Unusual articulation for Phra Khanong project

5 October 2016

Thailand - The TBM set to bore the Khanong cable tunnel project in Bangkok was accepted at the Terratec factory in late September. The client, Bangkok’s Metropolitan Electricity Authority (MEA) and local contractor Nawarat Patanakarn attended the event.

The project is one of several upcoming tunnels to accommodate new high voltage cables for the Thai capital. This drive is at an intersection in a busy area of central Bangkok and faces tough alignment constraints.

The TBM will be launched from a 7m-diameter shaft being constructed beneath a toll road ramp and then head 495m at an upwards grade of 1.2 per cent to a reception shaft. It will then be transported back to the launch shaft and launched on a second, 293m-long drive.

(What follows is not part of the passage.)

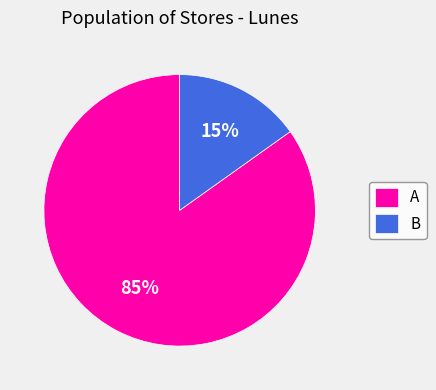

Which slice is the largest?

A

This second drive requires the TBM to be launched into a 32m-radius curve with a 2 per cent upwards gradient to navigate through the piles of the ramp.

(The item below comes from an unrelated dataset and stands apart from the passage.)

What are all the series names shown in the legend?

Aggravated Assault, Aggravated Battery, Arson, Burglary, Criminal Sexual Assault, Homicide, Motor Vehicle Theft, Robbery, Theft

To achieve this, the machine was designed with an X-type articulation system that provides a maximum articulation angle of 6.6-degrees to accommodate a minimum radius curve of 30m. Although this type of extreme TBM articulation is uncommon in the global market it is popular in Japan. Terratec teamed up with Japanese manufacturer JTSC to develop the design with the aim of exporting this technology to other countries.

A spokesman for Terratec added: “Geological conditions along the alignment consist of fine sand and stiff clay, with an average overburden of 26m and a groundwater head of about 2 bars. The TBM’s soft ground cutterhead features an open spoke design with the addition of knife bits to assist break-in and break-out of the steel fibre reinforced concrete shaft eyes. Traditional tapered precast concrete segments (left/right/straight) will typically be installed as the machine progresses, with shorter steel segments utilised during the course of the sharp radius curve.”

The machine was due to arrive in Thailand in mid-October. Excavation is due to commence in mid-December. The tunnel is due to be commissioned at the end of 2017.